First, begin by considering this important question: “Is my product relevant in a user-generated sort of way?”

Before you post on your site some awesome new contest (ANC) where consumers compete by producing the rad-est online commercial, be sure to think about whether that ad will end up like some other pile of product placement dookie!

Just because fools are willing to make a two-minute video lauding benefits of your latest line of tween targeted body spray, and just because these citizen videographers comprise your desired demo, doesn’t mean anything you show will be relevant to netizens at large. And in fact, the opposite can apply, which of course sucks.

In the event your new video piece fails boldly to resonate with the crucial youth demo, watch out for a viral marketing treat on par with Ebola. That’s where the Internet has an amazing capacity to connect people to bite your company in its shiny digital ass.

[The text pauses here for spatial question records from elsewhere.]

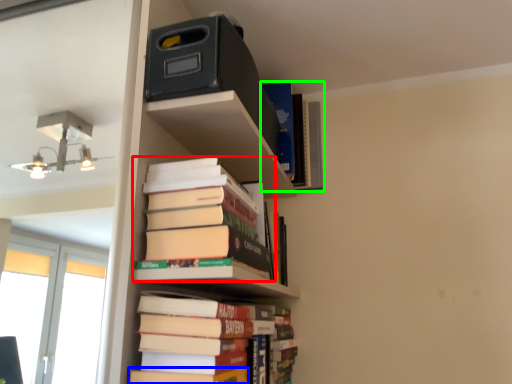
Question: Which object is positioned closest to book (highlighted by a red box)? Select from paperback book (highlighted by a blue box) and book (highlighted by a green box).

Choices:
 (A) paperback book
 (B) book

Answer: (A)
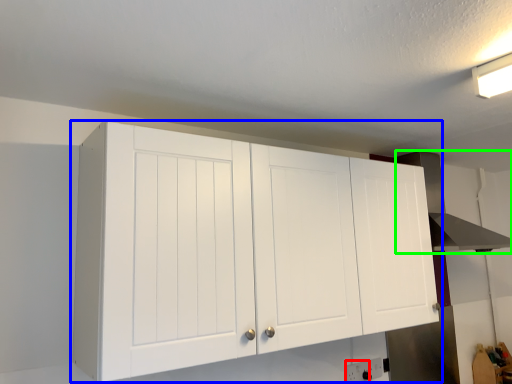
Question: Which object is positioned farthest from electric outlet (highlighted by a red box)? Select from cupboard (highlighted by a blue box) and vent (highlighted by a green box).

Choices:
 (A) cupboard
 (B) vent

Answer: (B)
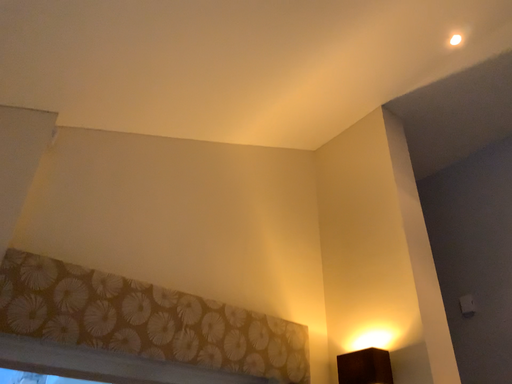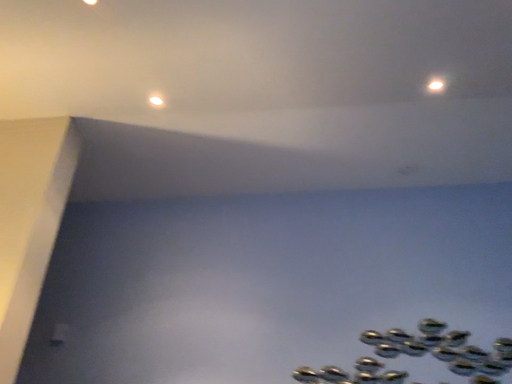
Question: How did the camera likely rotate when shooting the video?

Choices:
 (A) rotated right
 (B) rotated left

Answer: (A)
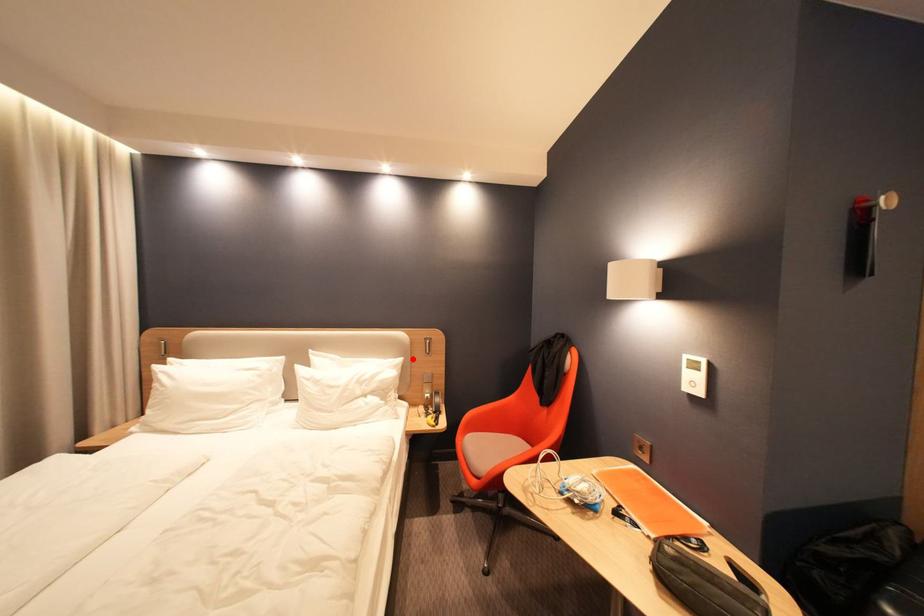
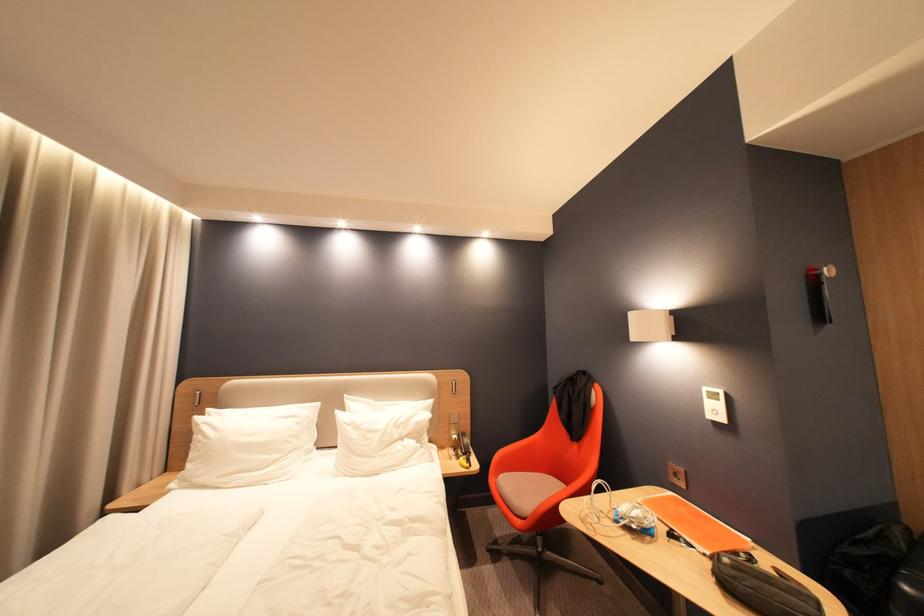
Where in the second image is the point corresponding to the highlighted location from the first image?

(443, 400)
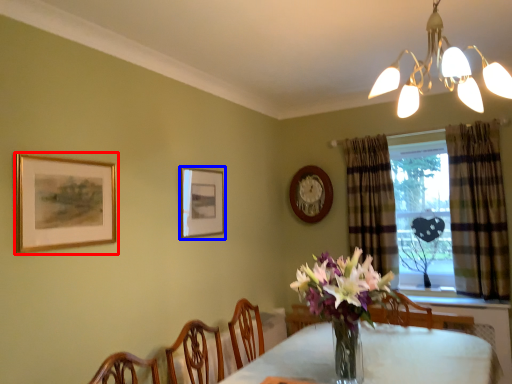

If the product basically stinks, your new viral video may be subject to the demo’s second favorite pastime next to surfing sites, which is unleashing endless scorn upon those who fail to amuse them. Let’s take a look at the simple phrase “Head On/ Apply directly to your forehead.” So, before you suffer this fate, consider whether or not your new campaign might be fodder for tomorrow’s water cooler banter (we call that bad exposure).

After all, just because something is user-generated doesn’t mean it was generated well.

Which drives home our point all the more: Letting the people upload brings out the whims of everyone. So good luck to you if you think the latest, greatest way of reaching the youth is there for everyone.

Maybe that’s the last word on this topic. Well, for now…


Hey, stop stealing my clients!

A piece in yesterday’s New York Times discussed how magazine publishers, such as Conde Nast, have been creating their own in-house ad agencies and how this is a threat to traditional ad agencies. Instead of an advertiser paying a trad agency to create work that runs in the magazines, the in-house agency will do it for them, so missing out the middle men in their trendy glasses.

Publications creating ads for advertisers is hardly new, of course. In the early days of advertising this was how all ads were done. A publication would sell space, one of its copywriters would write a snappy slogan and the art department would lay it out all fancy, all included in the price. Then agencies sprang up to sell the space for the publications and throw in their creative services “for free,” paid for by the 15% discount they would get from the pubs.

But it is different now. Conde Nast’s in-house agency, the Conde Nast Media Group, for instance, generates about $200million in revenue from programs for advertisers: programs that include TV specials, radio spots and in-strore promotions in addition to magazine ads. And Conde Nast can pull in some major celebs for its ad campaigns, so giving the advertisers another reason to use the in-house agency.

Should traditional agencies be worried? Of course they should! They will need to work harder to justify their role in the mix, as advertisers find they can easily bypass them. They will have to prove that they have a better understanding of the consumer, that they have better ideas and that they can do better campaigns by not being tied to any one media vehicle (after all, unlike the in-house agencies, traditional ad agencies are impartial advisors to advertisers).